▸ **Exercise description**
Will you quote all of the entries, word for word?

▸ **Record extracts**
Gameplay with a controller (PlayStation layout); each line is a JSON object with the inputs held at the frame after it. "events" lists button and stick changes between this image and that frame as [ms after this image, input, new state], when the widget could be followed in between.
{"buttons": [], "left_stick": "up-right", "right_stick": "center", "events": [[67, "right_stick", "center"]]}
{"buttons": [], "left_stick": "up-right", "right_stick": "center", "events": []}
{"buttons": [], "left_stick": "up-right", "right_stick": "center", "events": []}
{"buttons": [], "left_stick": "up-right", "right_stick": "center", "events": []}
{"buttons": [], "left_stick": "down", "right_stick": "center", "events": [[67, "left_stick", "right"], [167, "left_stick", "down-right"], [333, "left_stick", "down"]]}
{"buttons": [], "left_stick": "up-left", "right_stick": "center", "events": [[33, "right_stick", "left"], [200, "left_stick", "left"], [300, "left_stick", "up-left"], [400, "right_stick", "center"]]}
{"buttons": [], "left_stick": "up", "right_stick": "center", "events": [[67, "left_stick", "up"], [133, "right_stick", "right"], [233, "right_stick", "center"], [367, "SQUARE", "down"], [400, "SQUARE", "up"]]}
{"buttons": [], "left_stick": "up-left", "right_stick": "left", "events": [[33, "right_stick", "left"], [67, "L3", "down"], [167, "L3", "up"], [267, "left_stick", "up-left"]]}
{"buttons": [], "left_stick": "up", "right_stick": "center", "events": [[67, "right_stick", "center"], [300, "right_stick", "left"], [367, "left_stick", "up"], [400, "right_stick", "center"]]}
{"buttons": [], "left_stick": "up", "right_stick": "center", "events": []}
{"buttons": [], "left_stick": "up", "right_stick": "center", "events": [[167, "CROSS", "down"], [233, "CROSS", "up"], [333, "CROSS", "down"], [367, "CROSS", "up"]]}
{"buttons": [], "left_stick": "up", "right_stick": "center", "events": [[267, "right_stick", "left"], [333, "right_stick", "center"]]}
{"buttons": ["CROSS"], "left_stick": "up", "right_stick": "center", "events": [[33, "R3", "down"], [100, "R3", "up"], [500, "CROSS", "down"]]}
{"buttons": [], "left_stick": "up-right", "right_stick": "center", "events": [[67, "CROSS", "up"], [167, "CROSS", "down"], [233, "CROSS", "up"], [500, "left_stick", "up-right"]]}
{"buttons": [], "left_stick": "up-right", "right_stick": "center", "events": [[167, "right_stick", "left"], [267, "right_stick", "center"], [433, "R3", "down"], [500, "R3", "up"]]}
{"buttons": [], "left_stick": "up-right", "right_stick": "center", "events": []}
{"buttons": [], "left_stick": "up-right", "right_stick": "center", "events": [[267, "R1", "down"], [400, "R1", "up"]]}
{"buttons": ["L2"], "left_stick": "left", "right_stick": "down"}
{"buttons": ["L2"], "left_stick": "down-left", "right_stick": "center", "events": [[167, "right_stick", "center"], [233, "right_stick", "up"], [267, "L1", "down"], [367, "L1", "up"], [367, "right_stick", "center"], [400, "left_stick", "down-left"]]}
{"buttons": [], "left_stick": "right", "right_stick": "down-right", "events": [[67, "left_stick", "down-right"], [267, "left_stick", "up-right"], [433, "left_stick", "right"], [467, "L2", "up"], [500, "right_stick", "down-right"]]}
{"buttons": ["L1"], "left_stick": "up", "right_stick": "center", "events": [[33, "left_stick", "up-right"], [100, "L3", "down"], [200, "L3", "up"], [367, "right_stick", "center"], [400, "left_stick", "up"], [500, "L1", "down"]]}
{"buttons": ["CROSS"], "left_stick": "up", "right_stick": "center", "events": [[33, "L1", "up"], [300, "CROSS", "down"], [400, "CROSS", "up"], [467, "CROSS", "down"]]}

▸ **Completed exercise**
Gameplay with a controller (PlayStation layout); each line is a JSON object with the inputs held at the frame after it. "events" lists button and stick changes between this image and that frame as [ms after this image, input, new state], when the widget could be followed in between.
{"buttons": [], "left_stick": "up-right", "right_stick": "center", "events": [[67, "right_stick", "center"]]}
{"buttons": [], "left_stick": "up-right", "right_stick": "center", "events": []}
{"buttons": [], "left_stick": "up-right", "right_stick": "center", "events": []}
{"buttons": [], "left_stick": "up-right", "right_stick": "center", "events": []}
{"buttons": [], "left_stick": "down", "right_stick": "center", "events": [[67, "left_stick", "right"], [167, "left_stick", "down-right"], [333, "left_stick", "down"]]}
{"buttons": [], "left_stick": "up-left", "right_stick": "center", "events": [[33, "right_stick", "left"], [200, "left_stick", "left"], [300, "left_stick", "up-left"], [400, "right_stick", "center"]]}
{"buttons": [], "left_stick": "up", "right_stick": "center", "events": [[67, "left_stick", "up"], [133, "right_stick", "right"], [233, "right_stick", "center"], [367, "SQUARE", "down"], [400, "SQUARE", "up"]]}
{"buttons": [], "left_stick": "up-left", "right_stick": "left", "events": [[33, "right_stick", "left"], [67, "L3", "down"], [167, "L3", "up"], [267, "left_stick", "up-left"]]}
{"buttons": [], "left_stick": "up", "right_stick": "center", "events": [[67, "right_stick", "center"], [300, "right_stick", "left"], [367, "left_stick", "up"], [400, "right_stick", "center"]]}
{"buttons": [], "left_stick": "up", "right_stick": "center", "events": []}
{"buttons": [], "left_stick": "up", "right_stick": "center", "events": [[167, "CROSS", "down"], [233, "CROSS", "up"], [333, "CROSS", "down"], [367, "CROSS", "up"]]}
{"buttons": [], "left_stick": "up", "right_stick": "center", "events": [[267, "right_stick", "left"], [333, "right_stick", "center"]]}
{"buttons": ["CROSS"], "left_stick": "up", "right_stick": "center", "events": [[33, "R3", "down"], [100, "R3", "up"], [500, "CROSS", "down"]]}
{"buttons": [], "left_stick": "up-right", "right_stick": "center", "events": [[67, "CROSS", "up"], [167, "CROSS", "down"], [233, "CROSS", "up"], [500, "left_stick", "up-right"]]}
{"buttons": [], "left_stick": "up-right", "right_stick": "center", "events": [[167, "right_stick", "left"], [267, "right_stick", "center"], [433, "R3", "down"], [500, "R3", "up"]]}
{"buttons": [], "left_stick": "up-right", "right_stick": "center", "events": []}
{"buttons": [], "left_stick": "up-right", "right_stick": "center", "events": [[267, "R1", "down"], [400, "R1", "up"]]}
{"buttons": ["L2"], "left_stick": "left", "right_stick": "down"}
{"buttons": ["L2"], "left_stick": "down-left", "right_stick": "center", "events": [[167, "right_stick", "center"], [233, "right_stick", "up"], [267, "L1", "down"], [367, "L1", "up"], [367, "right_stick", "center"], [400, "left_stick", "down-left"]]}
{"buttons": [], "left_stick": "right", "right_stick": "down-right", "events": [[67, "left_stick", "down-right"], [267, "left_stick", "up-right"], [433, "left_stick", "right"], [467, "L2", "up"], [500, "right_stick", "down-right"]]}
{"buttons": ["L1"], "left_stick": "up", "right_stick": "center", "events": [[33, "left_stick", "up-right"], [100, "L3", "down"], [200, "L3", "up"], [367, "right_stick", "center"], [400, "left_stick", "up"], [500, "L1", "down"]]}
{"buttons": ["CROSS"], "left_stick": "up", "right_stick": "center", "events": [[33, "L1", "up"], [300, "CROSS", "down"], [400, "CROSS", "up"], [467, "CROSS", "down"]]}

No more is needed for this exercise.